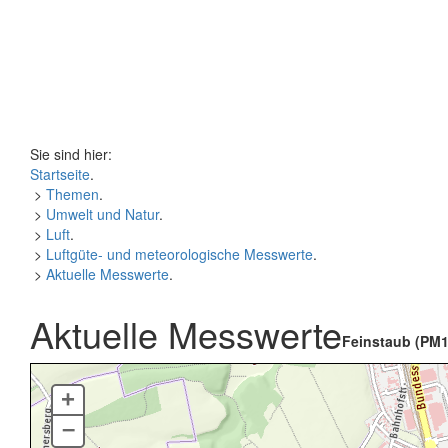
Sie sind hier:
Startseite
.
>
Themen
.
>
Umwelt und Natur
.
>
Luft
.
>
Luftgüte- und meteorologische Messwerte
.
>
Aktuelle Messwerte
.
Aktuelle Messwerte
Feinstaub (PM1
+
–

* **WHAT IS REQUIRED**:
The copy must match the listing above exactly but contain no pictures.

* **RESULT**:
Sie sind hier:
Startseite
.
>
Themen
.
>
Umwelt und Natur
.
>
Luft
.
>
Luftgüte- und meteorologische Messwerte
.
>
Aktuelle Messwerte
.
Aktuelle Messwerte
Feinstaub (PM1
+
–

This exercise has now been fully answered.